• _The request_:
Write the next part of the article on rail tourism to South West seaside towns, starting after its final sentence.

• _Document section_:
————
Multi-million pound boost to South West economy proves rail tourists do like to be beside the seaside
Three of the South West’s iconic seaside towns are leading a £2 billion boost to the UK economy through rail tourism, new research published by the Rail Delivery Group shows.
The research shows the influx of tourists by train into places such as Torbay, Newquay and St Ives help support over 100,000 jobs around the country and demonstrates how the partnership railway’s long-term plan is strengthening its contribution by securing a total of almost £85 billion extra economic benefits.
The research uses data from Visit England and the GB Tourism Survey to look at the country’s top tourist destinations. Three of the South West’s iconic seaside towns are amongst the top areas in the country to benefit from rail tourism:
- Torbay - £10.8 million of economic benefit and 8% of jobs supported
- Newquay - £9.7 million of economic benefit and 6% of jobs supported
- St Ives – £5.9 million of economic benefit and 4% of jobs supported
Deputy Director of Communications at the Rail Delivery Group, Seb Gordon, said:
“Millions of people have travelled by rail over the summer to reach their holiday destination. Our research shows the £2 billion they help to generate supports the partnership railway’s long term plan to boost local communities in the South West and strengthen its contribution to the economy.”
From Drakes fish and chip shop in Torquay to Cornwall Pride, businesses around the South West rely on the regular influx of thousands of tourists by train.
More than 5,000 people are expected to head to Newquay this weekend for Cornwall Pride. In its 11th year, the event has become increasingly popular and is now a highlight of the county’s summer calendar. This one expected to be the biggest yet, with thousands expected to travel by train. GWR is supporting the event by laying on additional transport and helping to promote it across their network. As part of the event, Newquay station will be transformed into rainbow colours, with specially designed signage.
Matthew Kenworthy Gomes, Chairperson of Cornwall Pride, said:
“The impact that this support has to the LGBTQ+ community in Cornwall, to everyone in Newquay, Cornwall and all the tourists attending is truly incredible. The support GWR gives to ours and other such events like Boardmasters in Newquay is vital to its success. This ultimately impacts on everyone that works within the tourist industry in Newquay and Cornwall.”
Torbay Royal Regatta has been taking place for over 200 years and is one of the oldest such events in the country. Organised by the Royal Torbay Yacht Club, it is one of the highlights of the sailing calendar in Torquay. This year sees the VXOne Sportsboat class choosing Torquay for their National Championship and the world’s top Junior and Youth boat will be at the regatta for their summer championship. While the 100 plus yachts and dinghies come by sea or road, the regatta is a popular social occasion for locals and visitors, so thousands of people are expected to head to the area to watch the racing and see the grand fireworks finale on Monday evening.
————
• _Recorded data_:
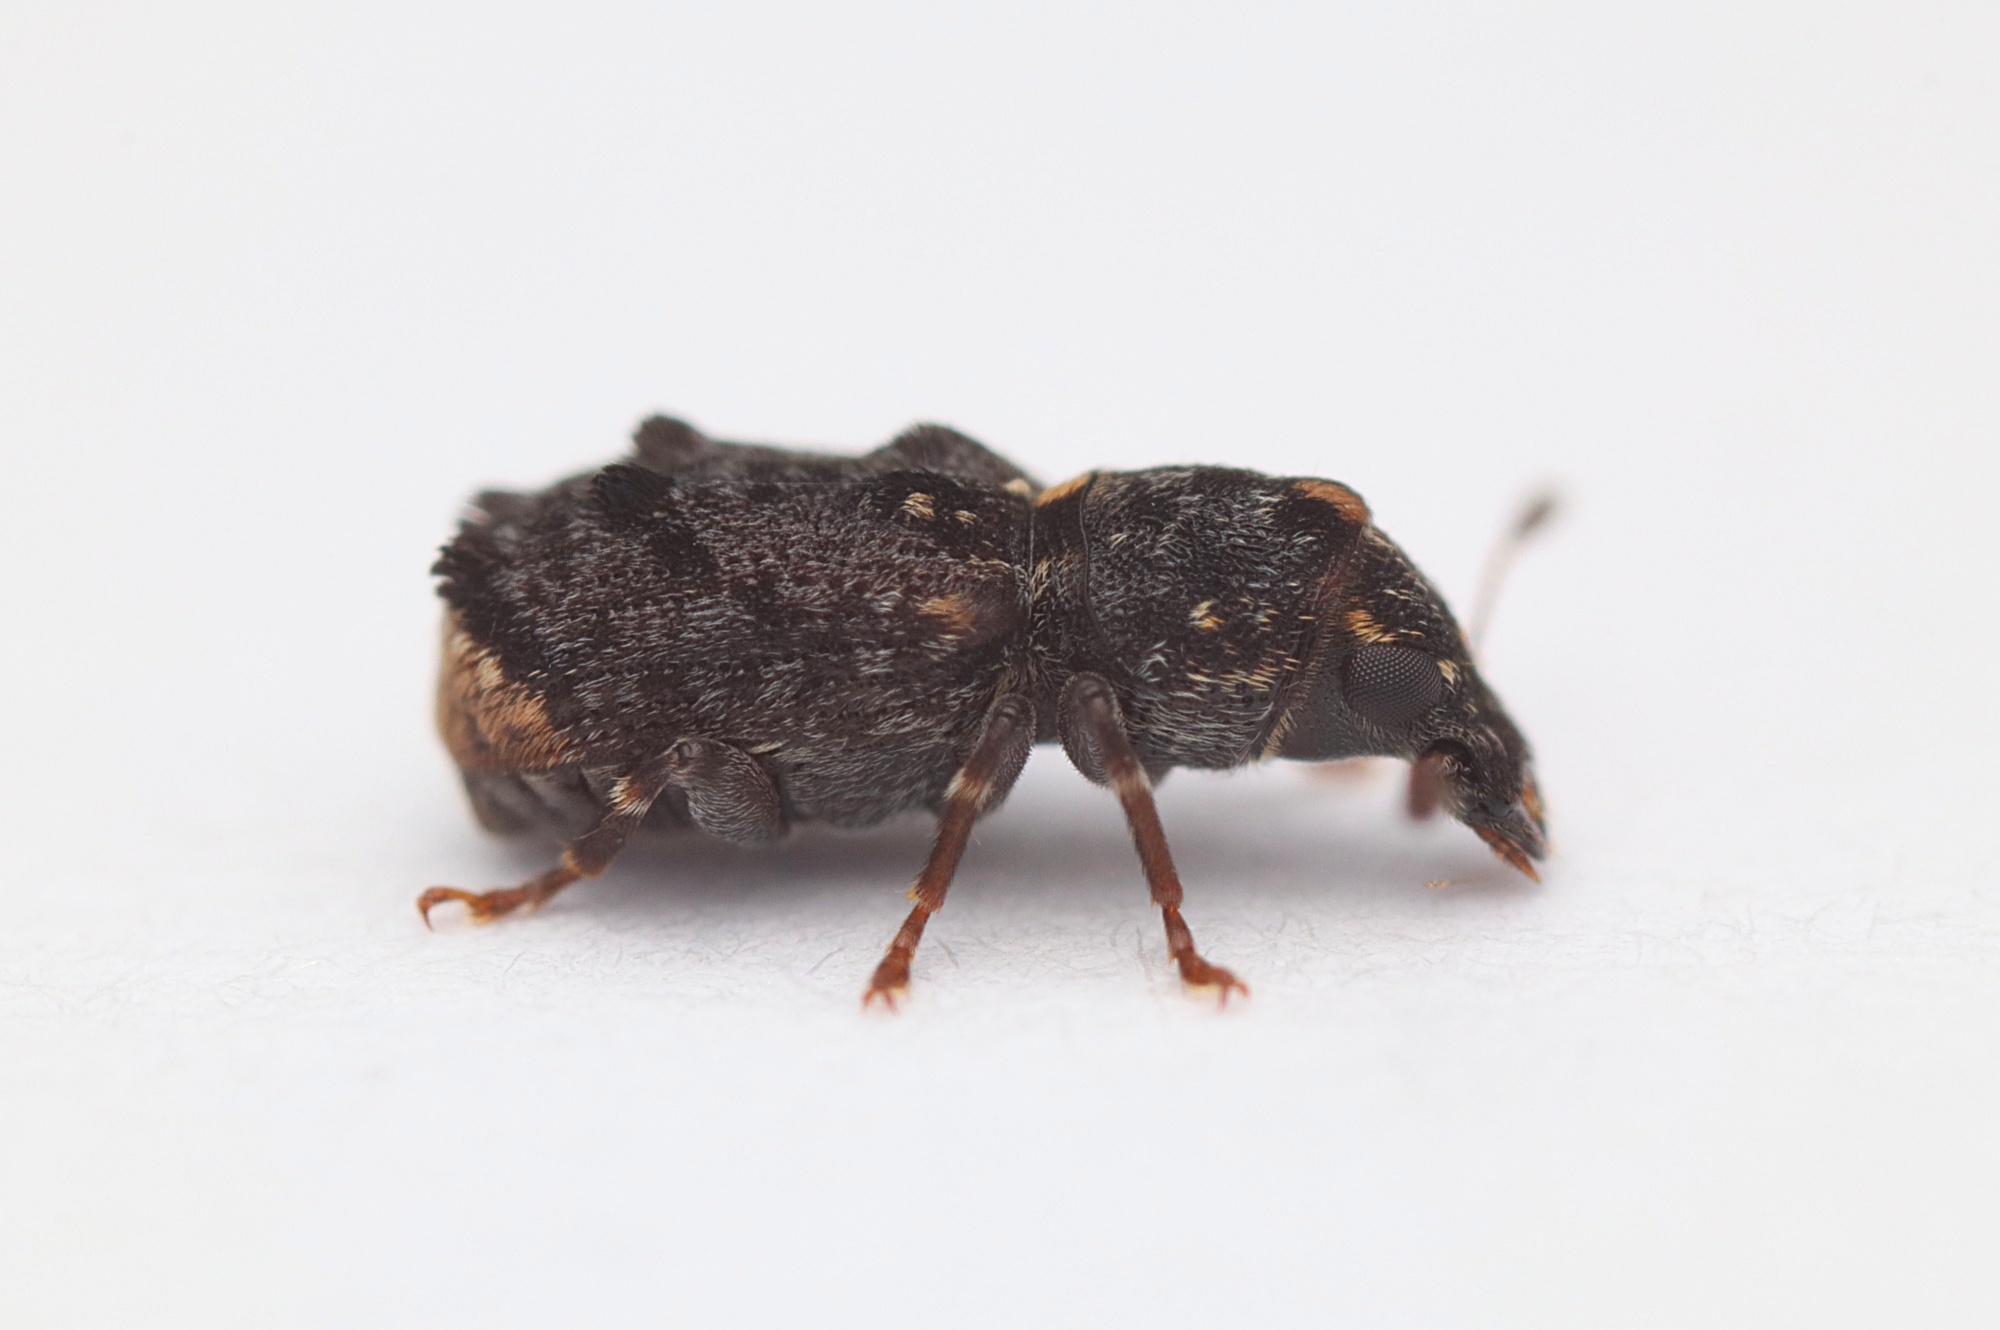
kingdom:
————
• _Task output_:
Located on Torquay’s main high street, Drakes Fish and Chips has been in business since the early 1990s. The restaurant’s proximity to the local train station means the railway delivers a fresh supply of customers every day, and the restaurant regularly has queues out of the door. With the Torbay Royal Regatta taking place over the weekend, thousands are expected to head to the area. The restaurant has proved such a hit with tourists that the business has recently expanded into a 60 seater pub so now visitors can enjoy tea, a pint or a gin and tonic with their award winning cod and chips!
Manager of Drakes, Valerie Boatwright, said:
“Tourism is central to the success of small businesses in Torquay and a rail link from London or Swindon is vital to the long term survival of our and other seaside towns. Being located close to the Torquay Railway Station means that hungry holidaymakers jumping off the train are able to come into the shop and generate business which allows us to support businesses in the local community who supply us with everything we need to make great fish and chips.”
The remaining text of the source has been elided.